*Assignment*
Everything in the listing below should be repeated verbatim, apart from the pictures.

*Material provided*
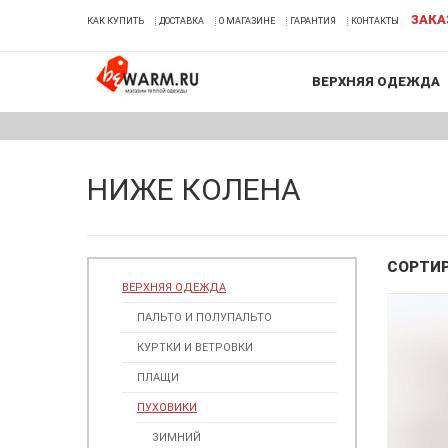
ЗАКА
КАК КУПИТЬ
ДОСТАВКА
О МАГАЗИНЕ
ГАРАНТИЯ
КОНТАКТЫ
ВЕРХНЯЯ ОДЕЖДА
НИЖЕ КОЛЕНА
СОРТИ
ВЕРХНЯЯ ОДЕЖДА
ПАЛЬТО И ПОЛУПАЛЬТО
КУРТКИ И ВЕТРОВКИ
ПЛАЩИ
ПУХОВИКИ
ЗИМНИЙ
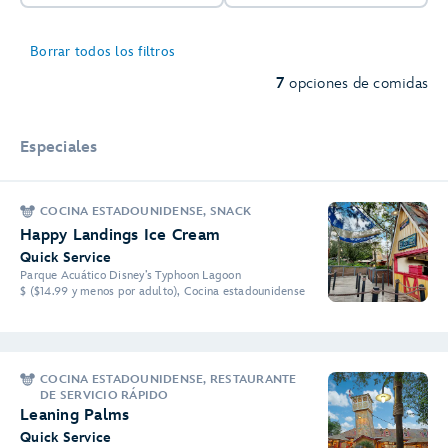
Borrar todos los filtros
7
opciones de comidas
Especiales
COCINA ESTADOUNIDENSE, SNACK
Happy Landings Ice Cream
Quick Service
Parque Acuático Disney’s Typhoon Lagoon
$ ($14.99 y menos por adulto), Cocina estadounidense
COCINA ESTADOUNIDENSE, RESTAURANTE
DE SERVICIO RÁPIDO
Leaning Palms
Quick Service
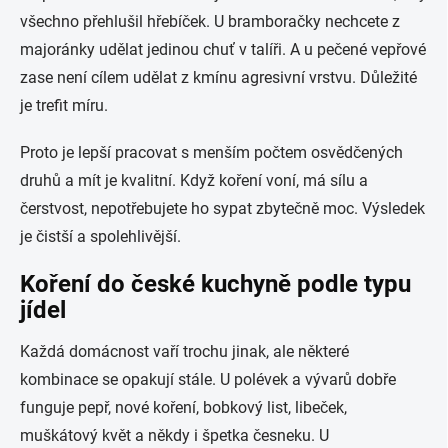
všechno přehlušil hřebíček. U bramboračky nechcete z
majoránky udělat jedinou chuť v talíři. A u pečené vepřové
zase není cílem udělat z kmínu agresivní vrstvu. Důležité
je trefit míru.
Proto je lepší pracovat s menším počtem osvědčených
druhů a mít je kvalitní. Když koření voní, má sílu a
čerstvost, nepotřebujete ho sypat zbytečně moc. Výsledek
je čistší a spolehlivější.
Koření do české kuchyně podle typu
jídel
Každá domácnost vaří trochu jinak, ale některé
kombinace se opakují stále. U polévek a vývarů dobře
funguje pepř, nové koření, bobkový list, libeček,
muškátový květ a někdy i špetka česneku. U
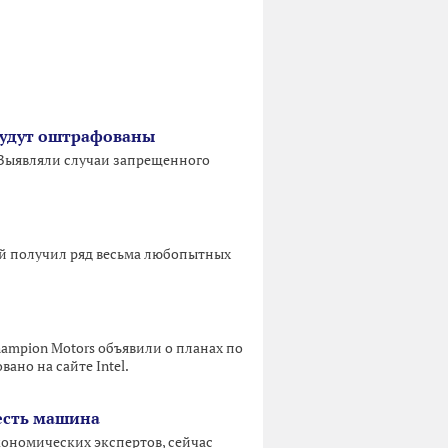
будут оштрафованы
 Выявляли случаи запрещенного
й получил ряд весьма любопытных
ampion Motors объявили о планах по
ано на сайте Intel.
есть машина
экономических экспертов, сейчас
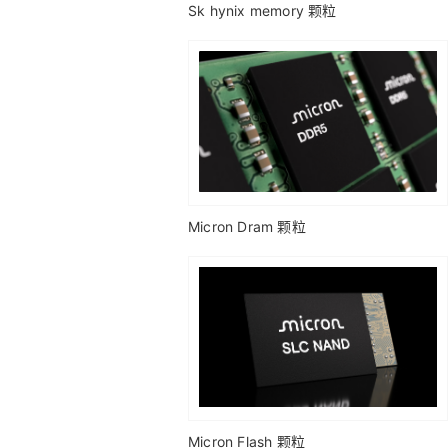
Sk hynix memory 颗粒
Micron Dram 颗粒
Micron Flash 颗粒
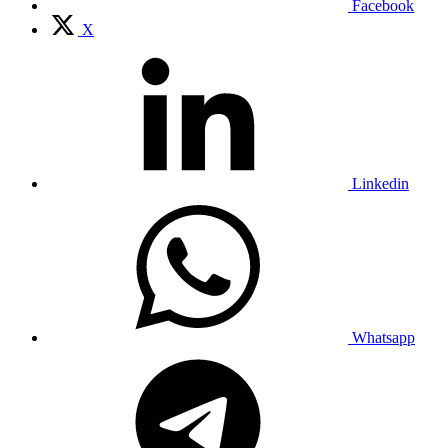
Facebook
X
Linkedin
Whatsapp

*Solution*
ЗАКА
КАК КУПИТЬ
ДОСТАВКА
О МАГАЗИНЕ
ГАРАНТИЯ
КОНТАКТЫ
ВЕРХНЯЯ ОДЕЖДА
НИЖЕ КОЛЕНА
СОРТИ
ВЕРХНЯЯ ОДЕЖДА
ПАЛЬТО И ПОЛУПАЛЬТО
КУРТКИ И ВЕТРОВКИ
ПЛАЩИ
ПУХОВИКИ
ЗИМНИЙ
Borrar todos los filtros
7
opciones de comidas
Especiales
COCINA ESTADOUNIDENSE, SNACK
Happy Landings Ice Cream
Quick Service
Parque Acuático Disney’s Typhoon Lagoon
$ ($14.99 y menos por adulto), Cocina estadounidense
COCINA ESTADOUNIDENSE, RESTAURANTE
DE SERVICIO RÁPIDO
Leaning Palms
Quick Service
všechno přehlušil hřebíček. U bramboračky nechcete z
majoránky udělat jedinou chuť v talíři. A u pečené vepřové
zase není cílem udělat z kmínu agresivní vrstvu. Důležité
je trefit míru.
Proto je lepší pracovat s menším počtem osvědčených
druhů a mít je kvalitní. Když koření voní, má sílu a
čerstvost, nepotřebujete ho sypat zbytečně moc. Výsledek
je čistší a spolehlivější.
Koření do české kuchyně podle typu
jídel
Každá domácnost vaří trochu jinak, ale některé
kombinace se opakují stále. U polévek a vývarů dobře
funguje pepř, nové koření, bobkový list, libeček,
muškátový květ a někdy i špetka česneku. U
будут оштрафованы
 Выявляли случаи запрещенного
й получил ряд весьма любопытных
ampion Motors объявили о планах по
ано на сайте Intel.
есть машина
экономических экспертов, сейчас
Sk hynix memory 颗粒
Micron Dram 颗粒
Micron Flash 颗粒
Facebook
X
Linkedin
Whatsapp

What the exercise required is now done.